**ТЕКСТ ДЛЯ АНАЛИЗА**
Спустя месяца полтора после кончины Семена умер и его младший брат Андрей. И вновь люди заговорили о том, что гнев Божий не утихнет до тех пор, пока не истребит кровавый дом Даниила.
25 марта 1354 г., в самый праздник Благовещения, на великое княжение Владимирское взошел по воле Орды последний сын Калиты – Иван, прозванный «Красным», т. е. «красивым». В это время московский княжеский дом по мужской линии состоял – не считая самого Ивана – из одних лишь малолетних детей: [85] двух сыновей Андрея (Ивана и Владимира) и двух – Ивана (Дмитрия и Ивана). В случае внезапной смерти Ивана московскому делу грозили тяжкие испытания. Быть может, именно сознавая это, Иван как правитель был осторожен до робости.
Почувствовав слабость правителя, московские бояре принялись люто враждовать друг с другом. Дело дошло до политических убийств и массовых отъездов боярских семей из Москвы. Словно раздавленный непосильным для него бременем власти, Иван Красный умер, что называется, в расцвете сил, в возрасте 33-х лет. Это произошло 13 ноября 1359 г.
Своеобразие личности Ивана и то впечатление, которое он производил на современников, хорошо передает одна фраза из «Истории российской» В. Н. Татищева. В основе ее – характеристики летописцев. Под 1359 г. сообщается: «Преставился благоверный, христолюбивый, кроткий, тихий и милостивый князь великий Иван Иванович» (61, 110).
Оставшись без отца, князь-отрок Дмитрий обрел себе иных учителей жизни. Главным из них стал митрополит Алексей. Этот умный и властный иерарх вложил в сознание Дмитрия ту же мысль, которую два века спустя внушил юному Ивану Грозному его духовный наставник митрополит Макарий. То была мысль об особом, отличном от других князей предназначении, уготованном ему Богом.

**ПРЕДСТАВЛЕННЫЕ ДАННЫЕ**
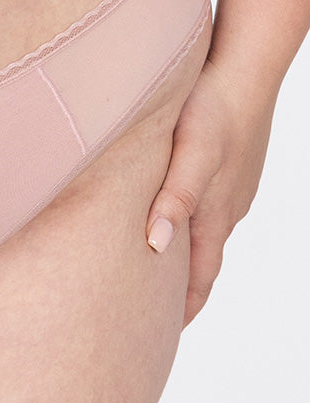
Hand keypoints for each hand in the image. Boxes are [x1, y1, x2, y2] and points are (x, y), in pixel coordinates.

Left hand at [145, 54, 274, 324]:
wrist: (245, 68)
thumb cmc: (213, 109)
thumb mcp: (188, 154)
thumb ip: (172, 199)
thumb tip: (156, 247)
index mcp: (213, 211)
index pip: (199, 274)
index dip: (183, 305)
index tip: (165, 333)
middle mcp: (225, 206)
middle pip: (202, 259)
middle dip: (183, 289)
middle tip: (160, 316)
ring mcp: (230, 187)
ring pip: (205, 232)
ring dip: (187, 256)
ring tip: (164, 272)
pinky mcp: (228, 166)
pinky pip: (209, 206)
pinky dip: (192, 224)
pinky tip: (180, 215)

--

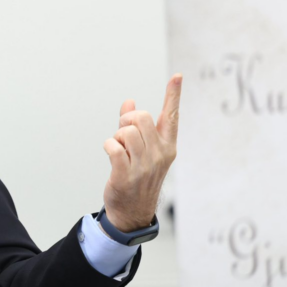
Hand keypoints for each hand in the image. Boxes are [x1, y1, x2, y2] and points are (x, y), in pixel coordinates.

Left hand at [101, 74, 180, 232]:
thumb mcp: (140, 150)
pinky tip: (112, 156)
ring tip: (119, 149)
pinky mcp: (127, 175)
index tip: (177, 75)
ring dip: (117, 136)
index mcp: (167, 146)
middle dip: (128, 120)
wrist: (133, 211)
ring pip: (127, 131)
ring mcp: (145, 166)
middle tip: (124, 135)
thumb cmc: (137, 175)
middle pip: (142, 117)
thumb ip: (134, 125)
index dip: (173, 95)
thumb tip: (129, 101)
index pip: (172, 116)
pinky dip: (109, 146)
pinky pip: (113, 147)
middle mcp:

==

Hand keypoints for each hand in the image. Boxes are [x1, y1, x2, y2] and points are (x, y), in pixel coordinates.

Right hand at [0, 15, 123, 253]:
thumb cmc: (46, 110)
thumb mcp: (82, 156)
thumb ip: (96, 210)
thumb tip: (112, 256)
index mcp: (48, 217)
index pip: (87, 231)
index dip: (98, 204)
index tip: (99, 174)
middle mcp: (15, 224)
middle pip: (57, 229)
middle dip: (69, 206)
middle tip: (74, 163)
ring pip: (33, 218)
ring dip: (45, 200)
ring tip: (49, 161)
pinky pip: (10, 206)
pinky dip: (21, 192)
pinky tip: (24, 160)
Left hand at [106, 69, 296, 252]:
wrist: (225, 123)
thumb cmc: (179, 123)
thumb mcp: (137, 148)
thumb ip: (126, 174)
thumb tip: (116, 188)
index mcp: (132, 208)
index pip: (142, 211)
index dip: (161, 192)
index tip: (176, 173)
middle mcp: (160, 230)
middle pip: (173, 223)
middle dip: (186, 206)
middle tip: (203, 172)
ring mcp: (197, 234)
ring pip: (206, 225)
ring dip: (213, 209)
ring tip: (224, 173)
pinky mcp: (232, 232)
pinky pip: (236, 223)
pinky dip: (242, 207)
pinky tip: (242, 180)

**ЗАДАНИЕ A**
Переведите на английский язык предложение из текста о московских князьях: «Почувствовав слабость правителя, московские бояре принялись люто враждовать друг с другом.»
**ЗАДАНИЕ B**
Воспроизведите без изменений фрагмент текста о московских князьях, начиная со слов «25 марта 1354» и продолжая вплоть до слов «ноября 1359 г.» включительно.
**ЗАДАНИЕ C**
Продолжите текст о московских князьях с того места, на котором он заканчивается.
Приведенные записи для работы не требуются.

**ПИСЬМЕННЫЙ ОТВЕТ A**
Sensing the ruler's weakness, the Moscow boyars began to feud fiercely with one another.

**ПИСЬМЕННЫЙ ОТВЕТ B**
25 марта 1354 г., в самый праздник Благовещения, на великое княжение Владимирское взошел по воле Орды последний сын Калиты – Иван, прозванный «Красным», т. е. «красивым». В это время московский княжеский дом по мужской линии состоял – не считая самого Ивана – из одних лишь малолетних детей: [85] двух сыновей Андрея (Ивана и Владимира) и двух – Ивана (Дмитрия и Ивана). В случае внезапной смерти Ивана московскому делу грозили тяжкие испытания. Быть может, именно сознавая это, Иван как правитель был осторожен до робости.
Почувствовав слабость правителя, московские бояре принялись люто враждовать друг с другом. Дело дошло до политических убийств и массовых отъездов боярских семей из Москвы. Словно раздавленный непосильным для него бременем власти, Иван Красный умер, что называется, в расцвете сил, в возрасте 33-х лет. Это произошло 13 ноября 1359 г.

**ПИСЬМЕННЫЙ ОТВЕТ C**
«Горе тебе, земля, когда царь твой отрок»,– восклицал библейский мудрец Екклесиаст (10, 16). Слова эти, должно быть, часто вспоминали в Москве в начале 60-х гг. XIV в. Ссылаясь на малолетство Дмитрия Московского, его тезка, 37-летний суздальский князь Дмитрий Константинович, в 1360 г. выхлопотал в Орде ярлык на великое княжение Владимирское. 22 июня 1360 г. он торжественно въехал в древнюю столицу Залесья. Московским боярам и митрополиту Алексею стоило большого труда вернуть внуку Калиты утраченную верховную власть. Лишь в 1363 г. Дмитрий утвердился на великом княжении Владимирском. Началась новая, героическая эпоха в истории Северо-Восточной Руси...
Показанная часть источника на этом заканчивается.